In my last post, I mentioned Samuel Raynor and Co, the New York company in the 1800s that seems to be responsible for the numbering of different envelope sizes. At this time, envelope sizes had not yet been standardized among manufacturers. So if you ordered a #9 envelope from Samuel Raynor you’d get one that measured 4 x 8 ¾”. That would not necessarily be the size you got if you ordered some #9s from a different company.
In 1876, Samuel Raynor came out with chart that listed the various sizes they offered using the numbering system that has mostly carried over to what we use today. Raynor lists the #10 which he calls “Bond Size” as 4 1/8 x 9 ½. That is the only envelope size on the chart which matches what we use today. Many of the other sizes are close.

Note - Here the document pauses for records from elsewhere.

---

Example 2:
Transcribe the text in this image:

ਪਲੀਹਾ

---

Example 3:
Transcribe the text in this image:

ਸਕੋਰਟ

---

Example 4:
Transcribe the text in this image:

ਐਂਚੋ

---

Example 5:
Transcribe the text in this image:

The numbers 11, 12 and 14 (interesting that there wasn’t a number 13 then or now - I’m guessing it must have something to do with superstition) are all within an eighth or a quarter inch or so in both dimensions.

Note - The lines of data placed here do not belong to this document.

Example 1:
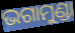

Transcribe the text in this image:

ଭଗାମୁଣ୍ଡା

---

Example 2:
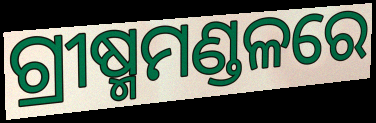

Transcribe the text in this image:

ଗ୍ରୀଷ୍ମମଣ୍ଡଳରେ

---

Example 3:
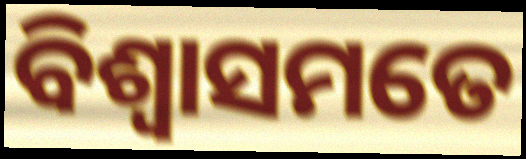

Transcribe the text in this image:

ବିଶ୍ୱାସମତେ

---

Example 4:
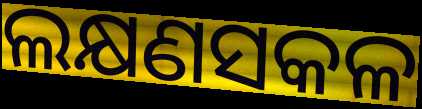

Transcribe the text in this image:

ଲକ୍ଷଣସକଳ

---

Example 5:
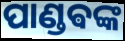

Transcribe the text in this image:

ପାଣ୍ଡଵଙ୍କ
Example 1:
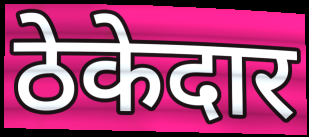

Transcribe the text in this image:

ठेकेदार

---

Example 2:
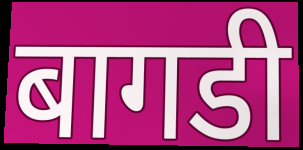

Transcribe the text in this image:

बागडी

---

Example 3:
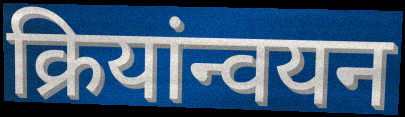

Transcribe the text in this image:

क्रियांन्वयन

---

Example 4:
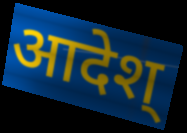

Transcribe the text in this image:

आदेश्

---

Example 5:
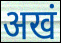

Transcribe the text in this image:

अखं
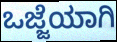
ಒಜ್ಜೆಯಾಗಿ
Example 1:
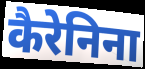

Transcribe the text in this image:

कैरेनिना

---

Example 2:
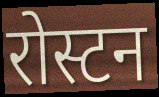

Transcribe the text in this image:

रोस्टन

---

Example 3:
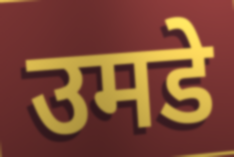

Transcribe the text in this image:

उमडे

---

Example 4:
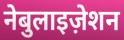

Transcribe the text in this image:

नेबुलाइज़ेशन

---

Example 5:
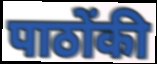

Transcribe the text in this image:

पाठोंकी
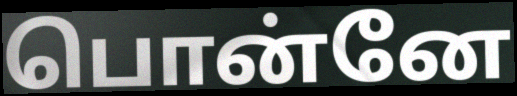
பொன்னே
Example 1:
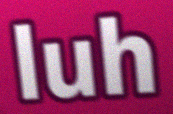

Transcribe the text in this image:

The “Letter Size” envelopes were small: 3-1/8 x 5-3/8 and 3-3/8 x 5-7/8. They were designed to be compatible with what was the common notepaper size of the day. As I’ve mentioned, during this period, most envelopes were made for personal use. Those were the days when most people actually wrote letters and mailed them to their friends and family. Business to business mail was not common at the time. The larger envelopes: #10 size and up; what we now refer to as letter-size envelopes are called “Official Size”. That term is still used by some companies today but rarely.
Some of the descriptions are quaint and reflect the times. The Number 3 envelope measuring 2- 5/8 x 4 ¾ was called “Ladies’ Note Size”. Presumably the ladies of the day used smaller notes. Such a description today would most likely cause protests. The Number 2 envelope, measuring slightly smaller than the Ladies Note at 2 ½ x 4 ¼ was called “Billet-Doux Size”. The French phrase for “love letter” must have been in common use at the time for a company to use it like that. Wonder what the French for “love text” would be? Doesn’t have quite the same ring does it? There were three different sizes; small, medium and large of “Drug” envelopes. They were all very small, the smallest measuring 1-3/8 x 2 ¾ . Drug envelopes are still available today but they tend to be larger; around 2 ¼ x 3 ½. Not sure what that says about us: do we take more prescription drugs these days or are the pills just bigger?
Envelopes in those days were used as packaging for a variety of products such as combs and toothbrushes. I can hear many envelope manufacturers emitting a nostalgic sigh. Sometimes the “good ol’ days” were better.